··· DOCUMENT SECTION

FOLLOWING A SINGLE BRANCH TO THE END

Given that the Cosserat work is represented herein as the pinnacle of aether theory, it is important to briefly mention the eventual endpoint of this discussion which will progress historically and conceptually beyond the shared history of particle theory and hydrodynamics discussed in the next section. While this breaks the historical flow, the contextual continuity is useful in conveying the overarching theme of the interpretation described by this paper.

In the late sixties, as the rediscovery of the value of the Cosserat work was beginning to come to the fore, recognition of this system as a description of spacetime led J. A. Brinkman of the very notable aerospace company, Rockwell Corporation, to modernize MacCullagh's aether as a model for electromagnetism in the modern context by adapting it to a 4 dimensional model. (Brinkman J.A. 1968) More recently, however, it's been shown that there are various multi-dimensional derivations of Cosserat continua which can support covariance (Panicaud, B. & Rouhaud, E. 2016) and thus provide better analogy for relativistic spacetime.

Specifically, the endpoint of significant note is that the inviscid fluid medium described, from MacCullagh and Maxwell up through Kevlin to the Cosserats, has most of the properties now known as a superfluid. The exploration of superfluid models of spacetime is not a new concept with some of the first major papers published circa 1976, but the Cosserat model of precisely how a superfluid vacuum might work is significantly different from any previous proposals with numerous implications for the application and interpretation of Lorentz invariance as well as expectations about the phenomena of vortex filaments proposed in those earlier theories and now shown to exist within experiments with superfluid helium. (Donnelly RJ 1991)

While at least one author has demonstrated a "precise analogy between superfluids and Cosserat continua" in the context of relativity, (G. Ferrarese 1997) there have also been other recent advancements in applying micropolar elasticity, originally developed by the Cosserats, to relativistic field theories. (Bohmer, CG; Obukhov, YN; 2012)

These modern proofs of the close agreement of the Cosserat brothers' model of elasticity with current relativistic physics and indications of further advancements to be found using this methodology can distract from the fact that the physics being used is the physics of an aether theory, or more crucially hydrodynamics, not simply a special form of elasticity.

It is useful to bear this in mind as we take a step back to examine the historical role hydrodynamics has played in the development of quantum theory.

THE HYDRODYNAMIC ANALOG IN QUANTUM PHYSICS

As early as 1926 just one year after the formulation of Shroedinger's equation, Erwin Madelung demonstrated that it can be recast in hydrodynamic form. The Madelung equations are Eulerian and very directly show the relationship between fluid dynamics and quantum mechanics. (Madelung 1926, 1927)

······

● **PROBLEM REQUIREMENTS**
Does the aether-theory text agree with each statement: (a) Brinkman adapted MacCullagh's aether to a four-dimensional model; (b) superfluid models of spacetime were first proposed after 2000; (c) vortex filaments have been observed in experiments with superfluid helium? Answer yes or no for each and quote the deciding words. The records are separate material and have no connection to the aether-theory text.

··· INFORMATION PROVIDED

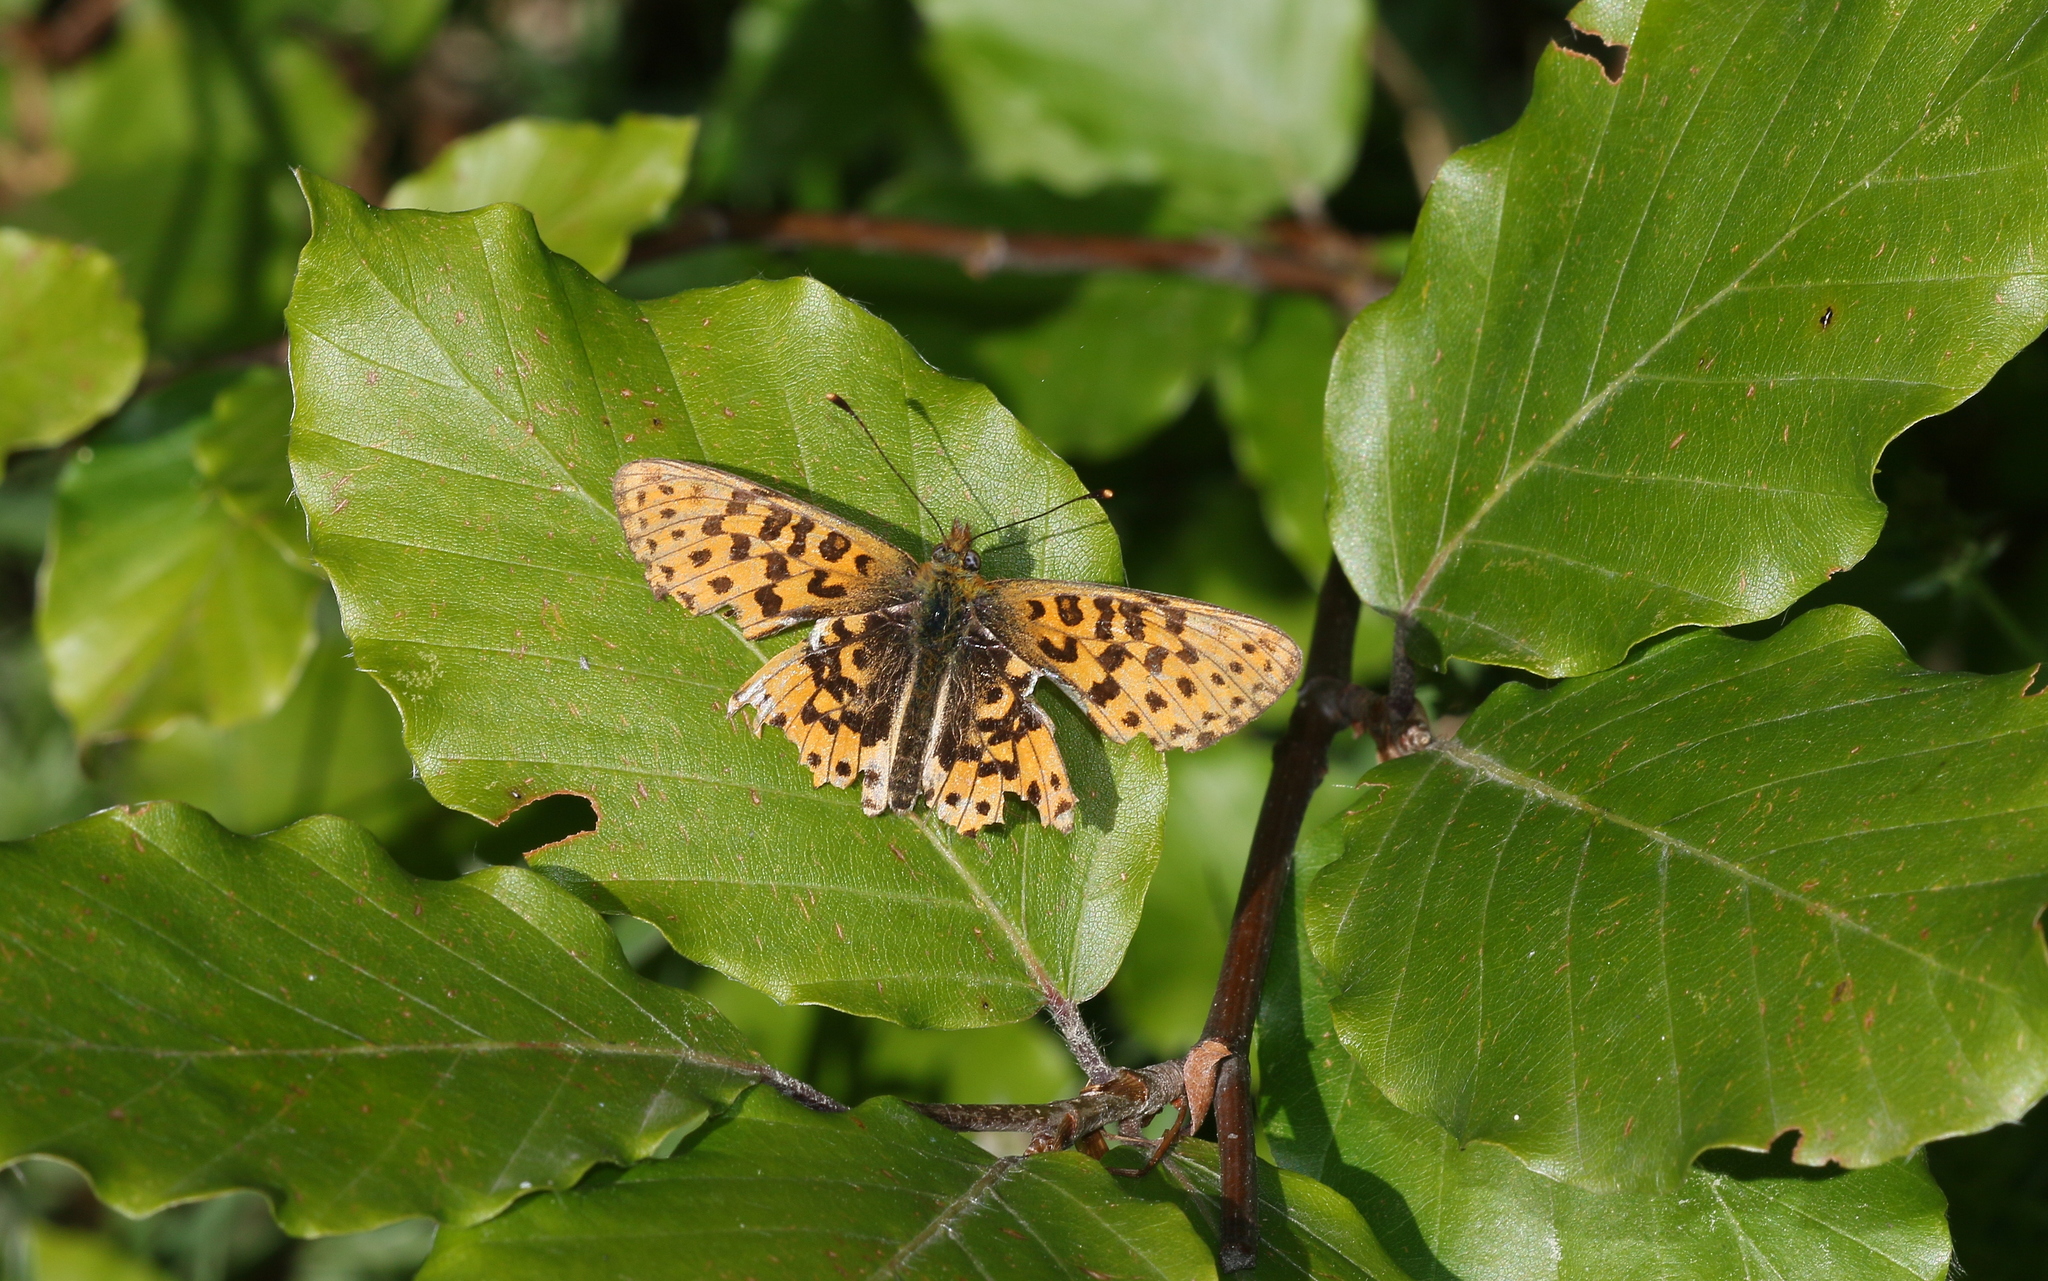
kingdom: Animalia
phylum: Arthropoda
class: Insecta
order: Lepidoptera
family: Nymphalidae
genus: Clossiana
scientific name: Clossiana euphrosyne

······
··· INFORMATION PROVIDED

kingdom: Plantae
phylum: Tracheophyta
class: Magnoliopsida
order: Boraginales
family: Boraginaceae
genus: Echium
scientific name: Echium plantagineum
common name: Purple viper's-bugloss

······
··· INFORMATION PROVIDED

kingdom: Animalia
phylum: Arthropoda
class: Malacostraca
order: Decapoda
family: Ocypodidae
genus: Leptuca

······

● **FULL ANSWER**
(a) Yes: "to modernize MacCullagh's aether as a model for electromagnetism in the modern context by adapting it to a 4 dimensional model"
(b) No: "The exploration of superfluid models of spacetime is not a new concept with some of the first major papers published circa 1976"
(c) Yes: "now shown to exist within experiments with superfluid helium"